I just downloaded the majority of those songs...Im still working a lil but Im ready for more...keep em coming. This isnt gonna get me to Kentucky or Shana to NM.


----------



## Lost_Kaus89 (Aug 4, 2009)

PBN said:


> LOL, it sounds hot. I like Pussy Killer by YG. :thumbsup:
> 
> I also use to jerk. xD


Oh shizzle my brother and sister jerk too My bro was cool with the New Boyz before they blew up they are from Victorville.


----------



## mygirlmaile (Mar 26, 2009)

Im DYING at that song Dave. Like...ITS SO TRUE!!!! BAHAHAHAHA!!!! I do that all the time!!!


----------



## redog (Oct 14, 2005)

Its sounds just like me and my daughter when she tries to give me directions. with less cussing of course


----------



## mygirlmaile (Mar 26, 2009)

Thats totally me. Im like...okay, go here, but not here...its past the bowling alley...theres a Trailblazer in teh driveway...lol.


----------



## PBN (Aug 1, 2009)

Michael Jackson- Billie Jean
Michael Jackson- Smooth Criminal
Michael Jackson- Beat It
Michael Jackson- Thriller

Yeah boy.


----------



## Nizmosmommy (Jun 1, 2009)

OKayy lets do some less common stuff.
Hip-hop/rap- T.I ft. mary J blige remember me
Thugz Mansion by Nas and bone thugs,

Screamo- Liar by taking back Sunday,
or shocker by Dr.
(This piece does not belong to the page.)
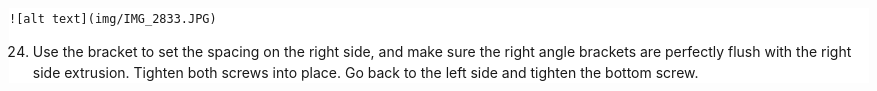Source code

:     ![alt text](img/IMG_2833.JPG)

24. Use the bracket to set the spacing on the right side, and make sure the right angle brackets are perfectly flush with the right side extrusion. Tighten both screws into place.  Go back to the left side and tighten the bottom screw.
Acula
girly stuff- Speechless by the Veronicas.
Diva by beyonce
Already Gone by Kelly Clarkson
Please don't leave me by pink
Rock- THe newest linkin park or the used albums are pretty good.


----------



## ~StangChick~ (Jan 1, 2009)

I'm a rock girl myself you may like.....

Godsmack-VooDoo,Moonbaby,Serenity,Awake
Rob Zombie-Dragula,Never Gonna Stop,Demon Speeding
Kid Rock-Only God Knows Why,American BadAss, Midnight Train to Memphis,Cowboy


----------



## StaffyDaddy (Mar 28, 2009)

Bun B- II Trill
Bun B - Angel in the sky
Bun B - Keep on pushin
UGK - She love it
UGK - Game been good to me
UGK - SOmething Good
UGK - pocket full of stones
UGK - One Day
Zro - Still Throw'd
Zro - Help Me
Zro - One Night
Zro - The Mule
Zro - Still gets no love
Zro - From the south
Trae - Restless
Trae ft Lil wayne - Screwed up


----------



## Lost_Kaus89 (Aug 4, 2009)

StaffyDaddy said:


> Bun B- II Trill
> Bun B - Angel in the sky
> Bun B - Keep on pushin
> UGK - She love it
> ...


Man it's obvious where your from LOL


----------



## mygirlmaile (Mar 26, 2009)

Thanks yall! 

I have 2 songs that I LOVEEE.

Im sure some or most of you have heard them...but if not...

Tyrone Wells-Wondering Where You Are
Ron Pope-A Drop In The Ocean

(theyre more chill, relaxing, lovey-ish songs)

But I love em. <3


----------